Although I didn't wake up in any better of a mood, I had no reason to, really, because what I had to look forward to that day was going shopping for a cocktail dress with some people from my volunteer group (they forced me. 'Let's do a Thursday night shopping spree! Yay! Bonding! Spending obscene amounts of money! Yay!) First of all, I'm a cheapskate and second of all I never wear cocktail dresses for very good reason, but, horror of all horrors, the trip turned out to be fun (and not even in the 'I'm laughing at all of you because you're stupid' way, but in the 'I'm actually enjoying this and did I hear myself giggle?' way). I ended up with a little strapless black dress that I normally would never don in a million years, but hey, it was 22 dollars as opposed to 130, and people were gushing when I came out of the dressing room. Dan, our token male, had the best fashion sense out of all of us. He must have snatched fifteen necklaces out of my hands at Claire's, waxing poetic about colors clashing.

Anyway, so Andrew was over right before Lara and I left for the cocktail party (what, you think I'd shop for cocktail dresses for no reason?) and that made one more person who had to be around while I wore the dress.
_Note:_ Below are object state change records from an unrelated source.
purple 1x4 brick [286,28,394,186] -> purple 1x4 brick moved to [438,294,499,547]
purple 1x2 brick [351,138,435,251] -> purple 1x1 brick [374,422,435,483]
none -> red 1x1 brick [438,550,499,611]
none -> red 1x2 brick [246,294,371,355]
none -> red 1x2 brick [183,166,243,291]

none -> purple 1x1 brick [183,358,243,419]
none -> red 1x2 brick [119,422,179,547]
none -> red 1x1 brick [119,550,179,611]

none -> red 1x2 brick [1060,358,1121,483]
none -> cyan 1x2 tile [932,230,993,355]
We were driving around with a bottle of wine with the cork floating about in it (nobody in our house knows how to use corkscrews, apparently) and within an hour of arriving, Lara was completely smashed, which eventually led to her throwing up in the bathroom, which eventually led to me driving her home and coming back, but other than that (lesson of the day: don't drink half a bottle of wine, two double shots of tequila, some raspberry vodka, and four cups of beer), this party was the opposite of the epitome of awful like the last one, which means it was great.
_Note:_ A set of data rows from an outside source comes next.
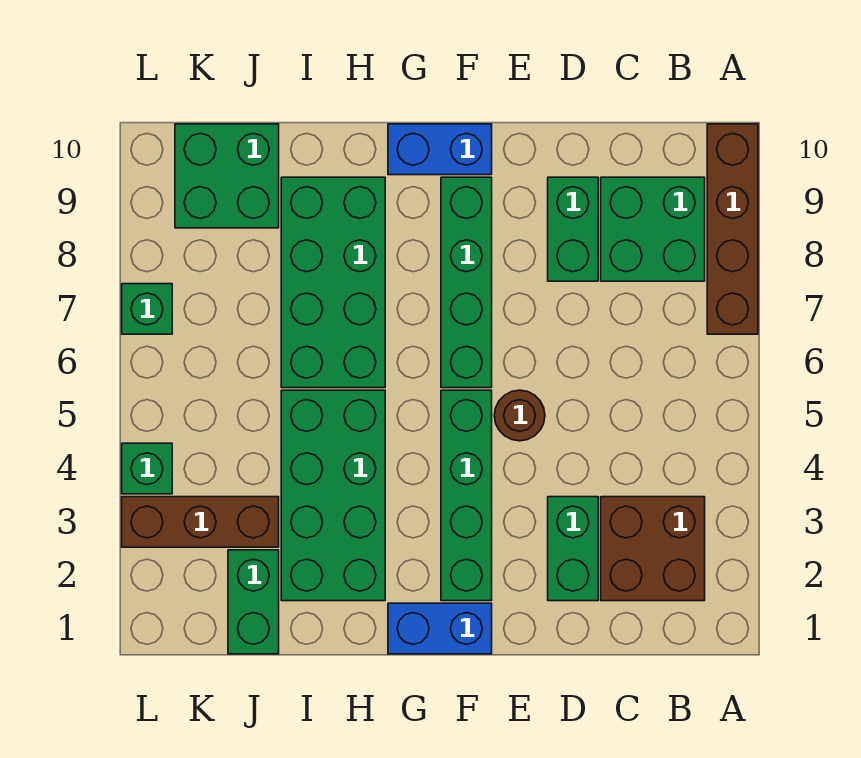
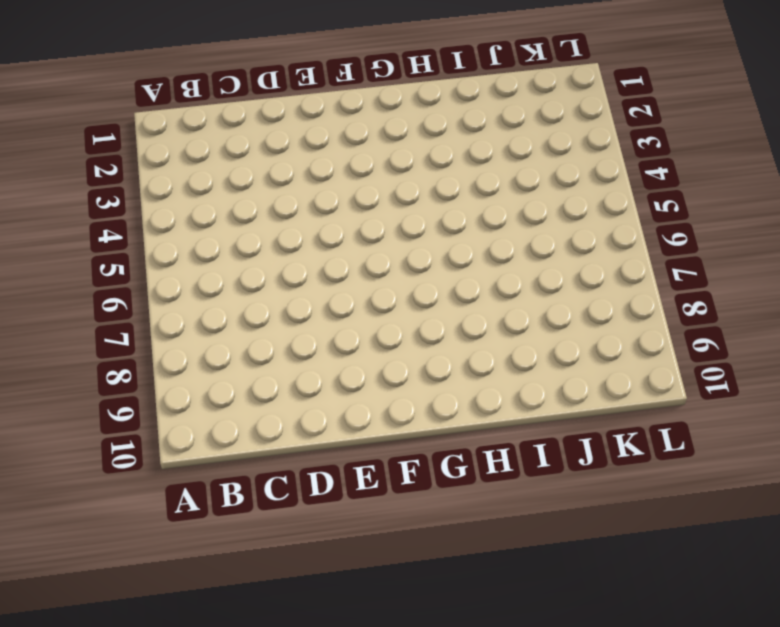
none -> brown 1x4 brick [707,124,758,334]
none -> brown 2x2 brick [601,497,705,601]
none -> green 2x2 brick [601,177,705,281]

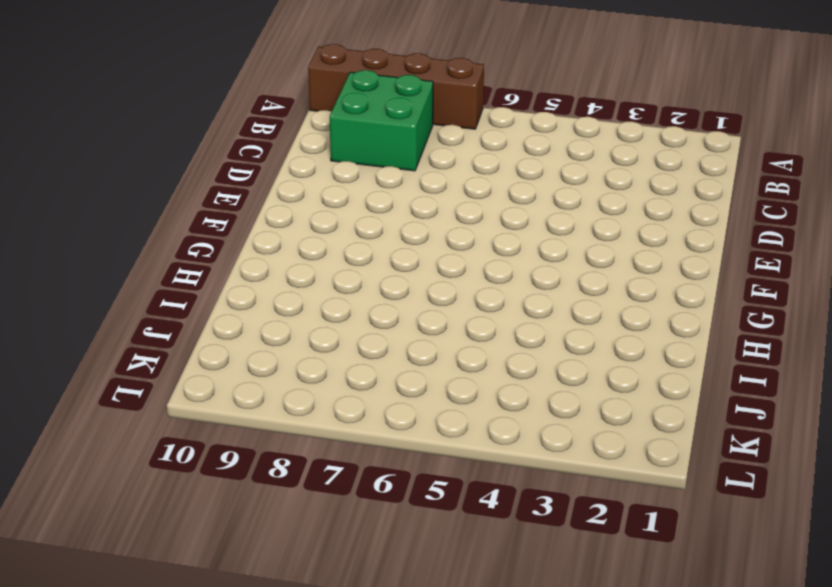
none -> brown 2x2 brick [601,497,705,601]
none -> green 1x2 brick [548,497,598,601]
none -> green 1x2 brick [548,177,598,281]

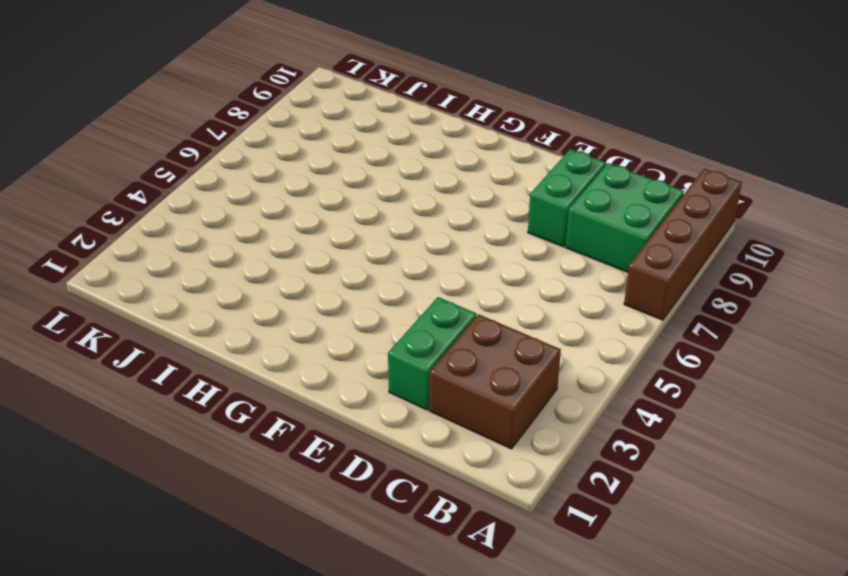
none -> brown 1x1 round brick [494,390,545,441]
none -> blue 1x2 brick [388,603,492,654]
none -> green 1x4 brick [441,390,492,601]

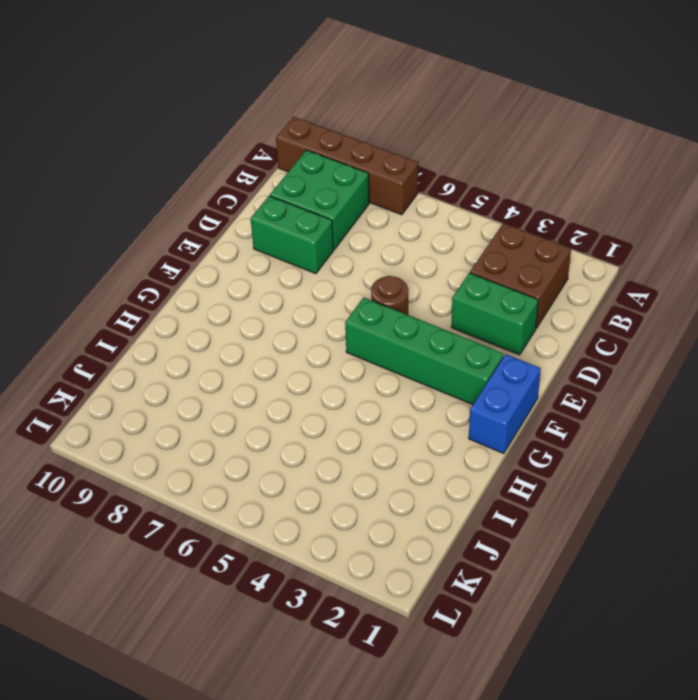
none -> green 1x4 brick [441,177,492,388]
none -> blue 1x2 brick [388,124,492,175]
none -> green 2x4 brick [281,390,385,601]

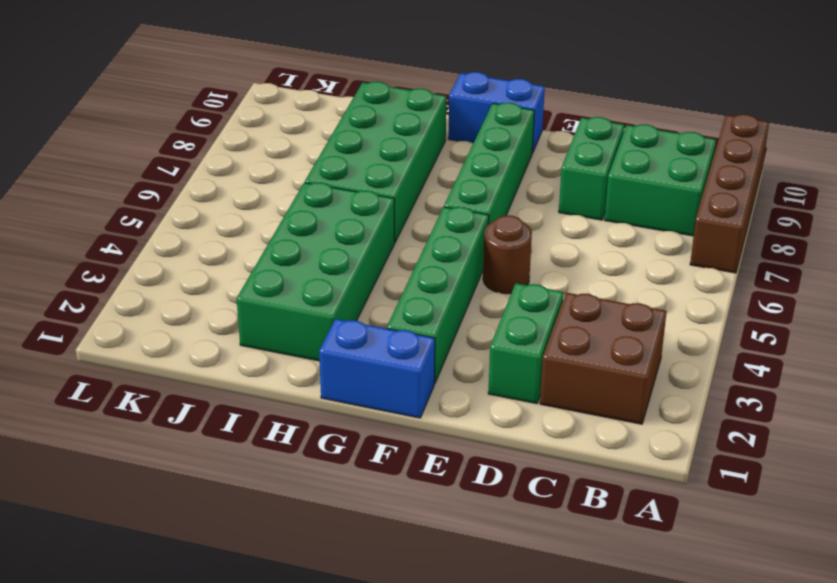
none -> green 1x2 brick [228,550,279,654]
none -> brown 1x3 brick [122,497,279,547]
none -> green 2x2 brick [175,124,279,228]

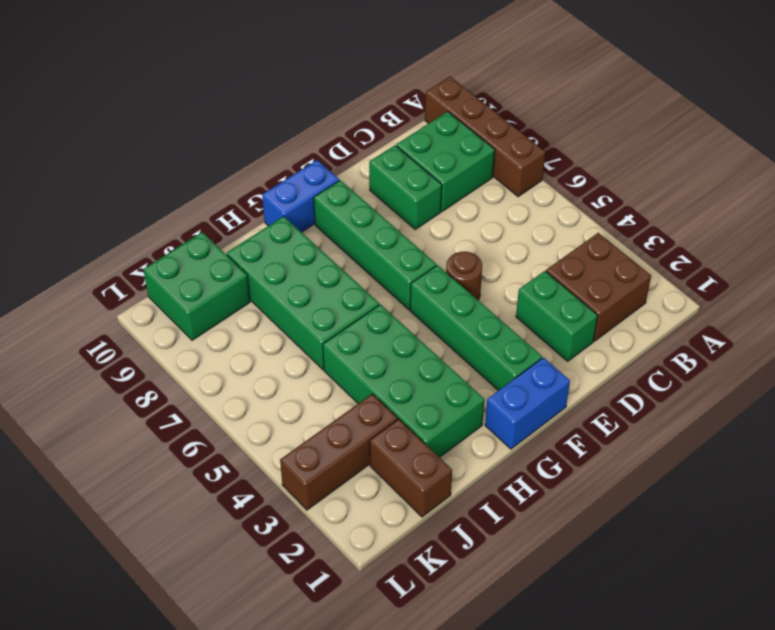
brown 1x2 brick [370,419,452,517] -> green 1x2 brick [228,550,279,654]
none -> green 1x1 brick [122,443,172,494]
none -> green 1x1 brick [122,284,172,334]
It really helps to know all 30+ people there instead of just two or three. Of course, I didn't join in the drunken pileup of dancing in the living room. (While that was going on, I was talking to the guy in my English class who wrote that my first story was sophomoric and pretentious. I have never talked to him before, mostly because he doesn't really talk, just sits in a corner with this seemingly knowing smirk, but we ended up talking for a half hour about our class and writing in general, slamming everyone's work etc., just like what Lara and I do at home. It was an unexpected intellectual window in drunken debauchery.) Adrianne followed me with a camera when I went over to sit down with some lazy comrades on the couch. 'Blackmail time!' she yelled. 'Stand up. Go like this. Sexy pose, come on. This is the beginning of Armageddon. First Hannah in a little black dress that she probably bought today, then she'll be getting married. But she'll probably be wearing pants.'
'Or this dress, because it's the only one I have,' I shot back.
Everyone laughed.

When I came home (about 2:30) Lara was passed out in her room and Andrew was on the couch, watching late-night TV. I got out some cookies and Andrew and I talked until 4:30 in the morning about whatever the fuck came into our heads. Beers were lining up in front of him and I was just exhausted enough to mumble out whatever I would mumble out. The less thinking I do, the less worrying, the better I can express myself.